Batch G-621, bottle 47. New Hampshire Exclusive.

Martin 86%
Nez: Quelques fruits rouges et un peu de cassonade nous mènent vers la planche de chêne qui supporte l’expérience. Maïs séché, foin, vanille et poussière arrondissent le portrait. Bouche: Gomme savon et petits coeurs à la cannelle. Pomme de tire et poivre blanc. Le tout bien encâdré par le bois brûlé. Bien savoureux. Finale: Chaude et épicée mais concise. Cannelle, bois et caramel. Touche de cire. Équilibre: Un bourbon quand même bien arrondi, rien pour tout à fait épater la galerie, mais toujours bien mieux que le bottom shelf régurgité par les clients de MGP qui ne veulent pas payer pour un assemblage de qualité.
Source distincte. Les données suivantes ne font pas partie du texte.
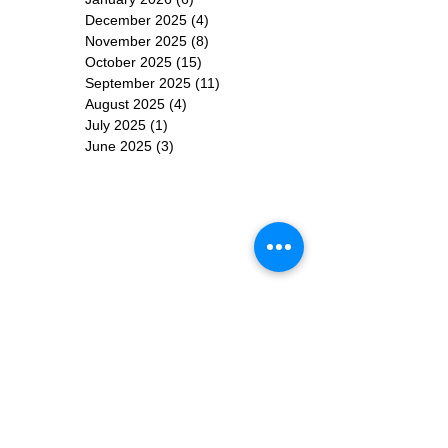
December 2025
(4)
4 posts
November 2025
(8)
8 posts
October 2025
(15)
15 posts
September 2025
(11)
11 posts
August 2025
(4)
4 posts
July 2025
(1)
1 post
June 2025
(3)
3 posts
Subscribe for
Updates
Subscribe Now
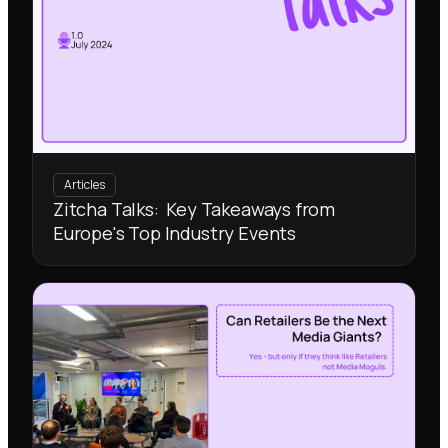
Articles
Zitcha Talks: Key Takeaways from
Europe's Top Industry Events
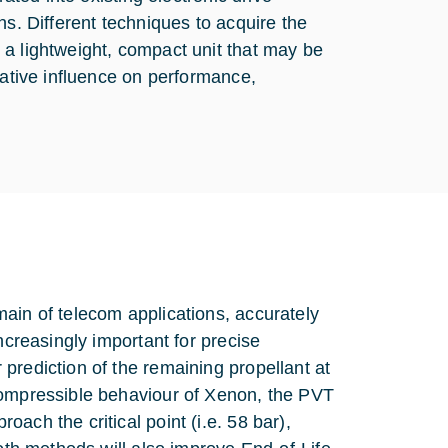
ns. Different techniques to acquire the
 a lightweight, compact unit that may be
gative influence on performance,
ain of telecom applications, accurately
ncreasingly important for precise
prediction of the remaining propellant at
compressible behaviour of Xenon, the PVT
ach the critical point (i.e. 58 bar),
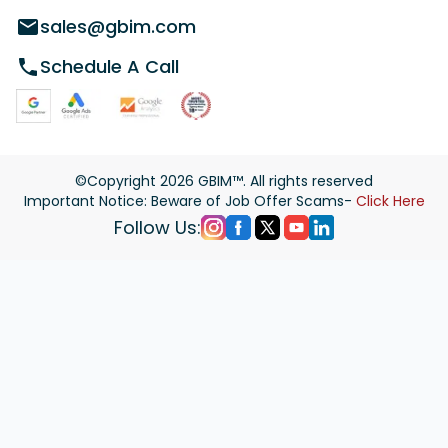
sales@gbim.com
Schedule A Call
©Copyright
2026
GBIM™. All rights reserved
Important Notice: Beware of Job Offer Scams-
Click Here
Follow Us:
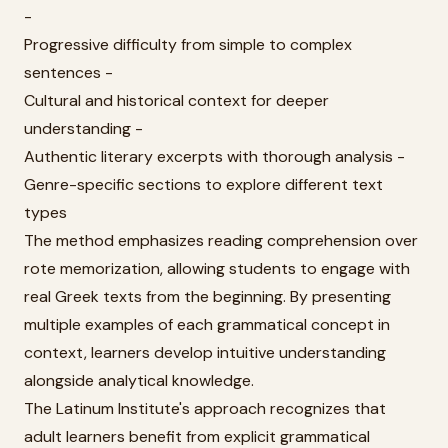
-
Progressive difficulty from simple to complex
sentences -
Cultural and historical context for deeper
understanding -
Authentic literary excerpts with thorough analysis -
Genre-specific sections to explore different text
types
The method emphasizes reading comprehension over
rote memorization, allowing students to engage with
real Greek texts from the beginning. By presenting
multiple examples of each grammatical concept in
context, learners develop intuitive understanding
alongside analytical knowledge.
The Latinum Institute's approach recognizes that
adult learners benefit from explicit grammatical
Jefferson’s Reserve Groth Reserve Cask Finish

45.1% alc./vol.
Affiné en fût de chêne Français ayant préalablement servi au vieillissement de vin Cabarnet Sauvignon Groth de la vallée de Napa.

André 88.5%
Nez singulier, hyper challengeant. Douceur du blé, sucré du maïs, fruité du Carbarnet, épices du chêne… c’est la totale. Belle gamme de nuances de caramel, de toffee. La bouche elle aussi étonne aussi et nous amène dans des sentier méconnus. Texture vraiment moelleuse et douce, l’épine dorsale de Jefferson’s est bien là, puis les épices et les fruits rouges, les cerises, la sauce à fondue bourguignonne, le chêne, s’installent progressivement. Les saveurs les plus douces servent d’édredon aux épices du fût et du rye qui sont plus relevées. J’adore l’intégration du cask finish avec les saveurs moelleuses qui me rappellent le blé, surtout le fait que la cask finish ne masque pas trop les autres saveurs. Mélange de cannelle, gingembre, sucre, vanille et caramel-toffee avec une finale ou le rye et la cannelle sont plus puissants. J’adore le mélange de saveurs et la singularité de l’ensemble. Belle présentation, soucis du détails et présentation inusuelle. Bon voyage au pays des saveurs!

Patrick 79%
J’adore le cabernet sauvignon, mais on y a été un peu fort ici. Le vin camoufle en effet la complexité du whisky et en vient presque à nous lever le cœur par son intensité. Dommage, c’était prometteur comme concept. La prochaine batch sera peut être mieux? Faites-moi signe si c’est le cas! Nez : Pas de surprise, le nez est marqué par un vin chaleureux et épicé. Quelques clous de girofle, du chêne brûlé, de la vanille et une note de feuillue viennent compléter le tout. Bouche : L’arrivée en bouche nous fait presque penser à un brandy! Ensuite, les épices et le chêne brûlé nous rappellent qu’il s’agit tout de même d’un whisky américain. Finale : Longue et chaleureuse, marquée par les notes du vin.

Martin 89%
Nez: Vanille, maïs de Neuville sucré, vin rouge et ses tannins. Chêne, fruits rouges, caramel, raisins secs et épices. Un amalgame auquel on est plus ou moins habitués, mais un hyper nuancé et vraiment séduisant. Bouche: Cerises, fraises et framboises, épices, vanille, caramel, cannelle, maïs et bois carbonisé. Une bonne douche poivrée s’abat sur le tout. Finale: Caramel, seigle frais, crème, bois et épices pour nous faire un beau portrait. Les tannins du Cab-Sauv nous bouclent le tout. Équilibre: Un beau whiskey bien construit, le caractère parfois austère du bourbon adouci par le profil suave et affirmé à la fois du cépage de ce Groth. Je suis converti.